Last week I had the opportunity to visit the Cleveland, Ohio area. While I went through areas that had been the home to manufacturing and industry that was long since gone, the area certainly did not look like a rust belt.
New construction, expanded highways and growing employers have replaced the rust. It did not happen by accident, but through planning, partnerships between the communities and employers, and a desire to avoid sinking in failure.
A couple of weeks ago the New York Times published an article with the same basic theme. Forward looking communities have been able to thrive in spite of manufacturing downturns, and the workforce has become determined to be a part of the success.
The author of the article, Thomas Friedman, states one of the contributing factors in the decline seen in some areas was, “too many people in the community failing to realize that to be in the middle class now required lifelong learning — not just to get a job but to hold one.”
He believes soft skills are one of the keys in building successful; employees. He states, “Soft skills also include the willingness to be a lifelong learner, because jobs are changing so quickly.”
Communities are also recognizing the importance of unions in helping build a learning workforce. Mayor Madeline Rogero of Knoxville, Tennessee stated,
“Until the mid-1980s, the old economic development model here was low wages and no unions. That model wasn’t sustainable. We wanted better schools, and you cannot build a great school system on the back of low-wage workers. So we started thinking about what are our unique assets and stopped selling ourselves as a low-wage town.”
Unions have long-recognized the importance of training for their members. Programs such as the “nickel-funds” found in many union contracts have traditionally focused on hard skills. Now, they feature training in soft skills CALMC has partnered with unions and employers to help build in these areas for the benefit of both employees and employers. Trained employees are better able to participate in an employee engagement process.

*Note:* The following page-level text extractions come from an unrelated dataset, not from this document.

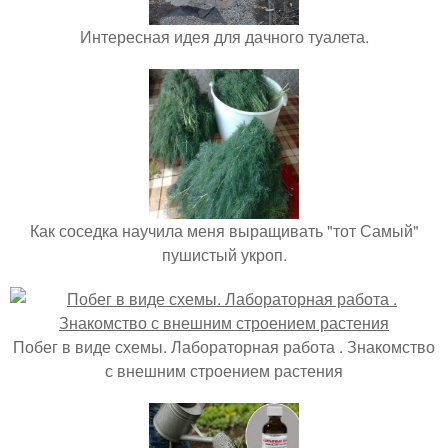
Интересная идея для дачного туалета.
Как соседка научила меня выращивать "тот Самый"
пушистый укроп.
Побег в виде схемы. Лабораторная работа . Знакомство
с внешним строением растения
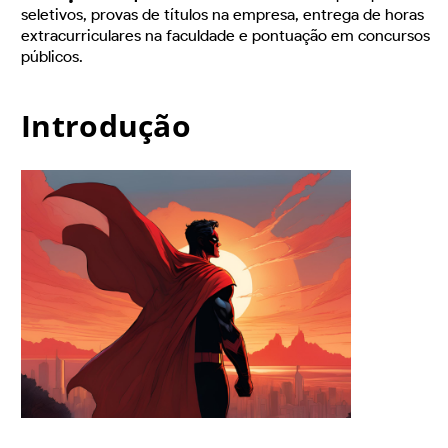
seletivos, provas de títulos na empresa, entrega de horas
extracurriculares na faculdade e pontuação em concursos
públicos.
Introdução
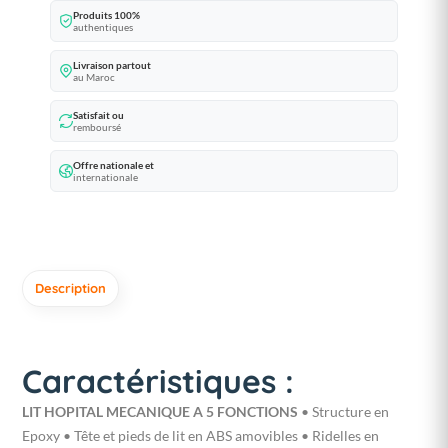
Produits 100%
authentiques
Livraison partout
au Maroc
Satisfait ou
remboursé
Offre nationale et
internationale
Description
Caractéristiques :
LIT HOPITAL MECANIQUE A 5 FONCTIONS
• Structure en
Epoxy • Tête et pieds de lit en ABS amovibles • Ridelles en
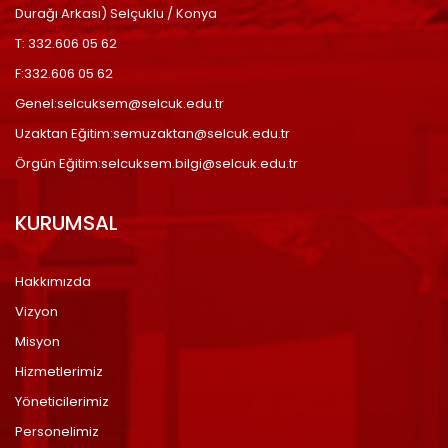
Durağı Arkası) Selçuklu / Konya
T: 332.606 05 62
F:332.606 05 62
Genel:selcuksem@selcuk.edu.tr
Uzaktan Eğitim:semuzaktan@selcuk.edu.tr
Örgün Eğitim:selcuksem.bilgi@selcuk.edu.tr
KURUMSAL
Hakkımızda
Vizyon
Misyon
Hizmetlerimiz
Yöneticilerimiz
Personelimiz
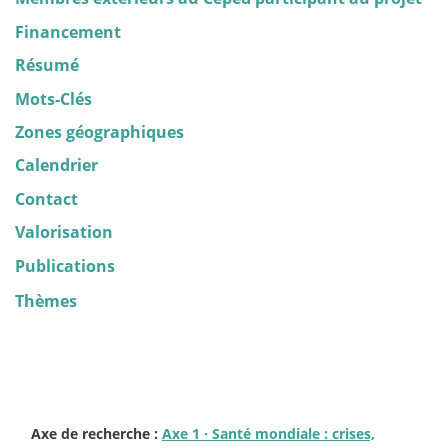
Financement
Résumé
Mots-Clés
Zones géographiques
Calendrier
Contact
Valorisation
Publications
Thèmes
Axe de recherche :
Axe 1
·
Santé mondiale : crises,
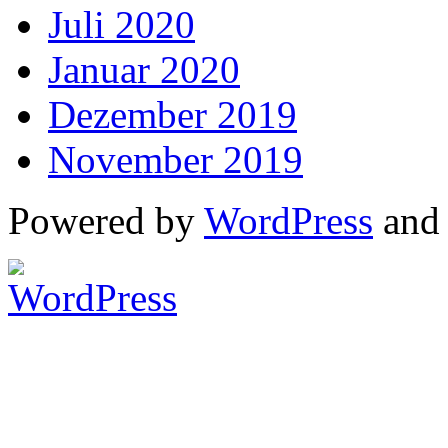
Juli 2020
Januar 2020
Dezember 2019
November 2019
Powered by
WordPress
an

Friedman quotes President Bill Clinton, who said, “There is nothing wrong with America that cannot be cured with what is right in America.” The areas I saw around Cleveland exemplify this. Communities and citizens have a choice: partner together to build strong employers for the future or watch themselves slide into unemployment, addiction, and oblivion.
As Friedman concludes, “Only strong communities, not a strong man, will make America great again.”